I don't think it's caused by overheating, as the CPU temp graphs show constant temperatures between 60-62°C. Of course it could still be a another hardware problem. There's a 16GB mSATA card installed, the internet uplink is provided by a USB LTE stick in PPP mode and all the 3 igbX interfaces are in use. The BIOS is fairly receny, 4.11.0.2.

Another somewhat disturbing thing is that these crashes are not visible in lastlog. Perhaps it's a BSD thingie (I'm mostly used to Linux and Solaris form my jobs and am fairly new to BSDs).
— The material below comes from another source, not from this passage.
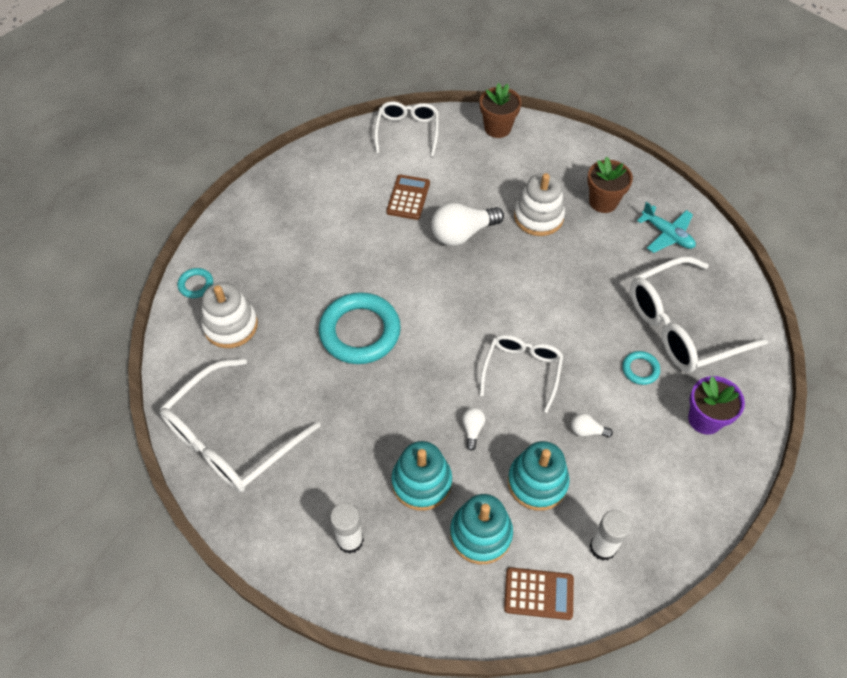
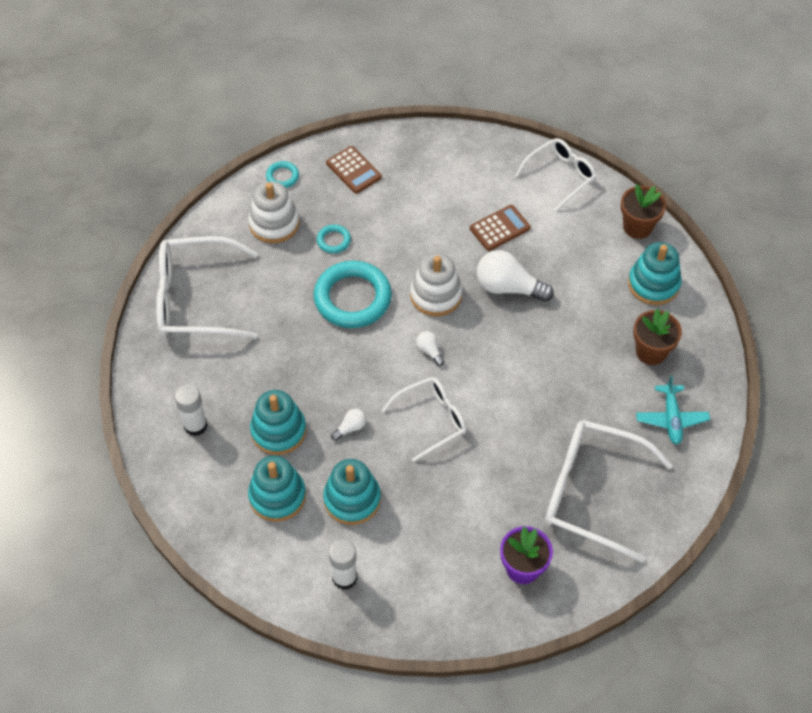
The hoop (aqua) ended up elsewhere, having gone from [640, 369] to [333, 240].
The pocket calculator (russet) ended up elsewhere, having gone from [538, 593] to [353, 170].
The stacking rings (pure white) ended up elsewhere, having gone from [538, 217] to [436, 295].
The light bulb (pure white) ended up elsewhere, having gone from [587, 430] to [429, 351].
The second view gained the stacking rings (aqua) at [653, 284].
The last crash happened today morning at around 8:10 CET - between the 2 topmost lines in last's output.


root       pts/0    A.B.C.D           Sun Mar 22 10:20   still logged in
root       pts/0    A.B.C.D           Sat Mar 21 22:22 - 22:24  (00:01)
root       pts/0    A.B.C.D           Sat Mar 21 06:45 - 06:51  (00:06)


I know it's pretty much trying to catch a black cat in a dark room at this point, but perhaps others also experienced this. Does anyone perhaps have any ideas where I can start to look for more clues?

I also thought about setting up logging for the serial console, as I have a FreeNAS box close to the router which I use for console access with a USB-serial converter.

Unfortunately I cannot trigger this behaviour and I couldn't correlate it to other events, either. This morning it happened while my family was still sleeping :) , so there was basically no traffic and load on the router.

Any help is much appreciated.

Gabor
Title: Re: Recurring random crashes with 20.1.x on a PC Engines APU2
Post by: adiz0r on May 04, 2020, 11:49:57 AM
Update, for the record, in case someone else has similar problems: I flipped the 2 SSDs between my APU2C2 and APU2C4, now the latter is the router running OPNsense. It's been stable since then.

Perhaps it's an issue with the USB subsystem of the boards, as since the swap my ZTE MFE831 USB LTE modem crashed several times. It is basically a screenless Linux/Android data-only mobile phone which can share its cellular connection via USB.

Interestingly, the previously used APU2C2 has been rock solid since then with Alpine Linux. I was running Linux kernel compilation for several days using 5-6 threads to load all cores and the memory subsystem, but it could took the load without breaking any sweat.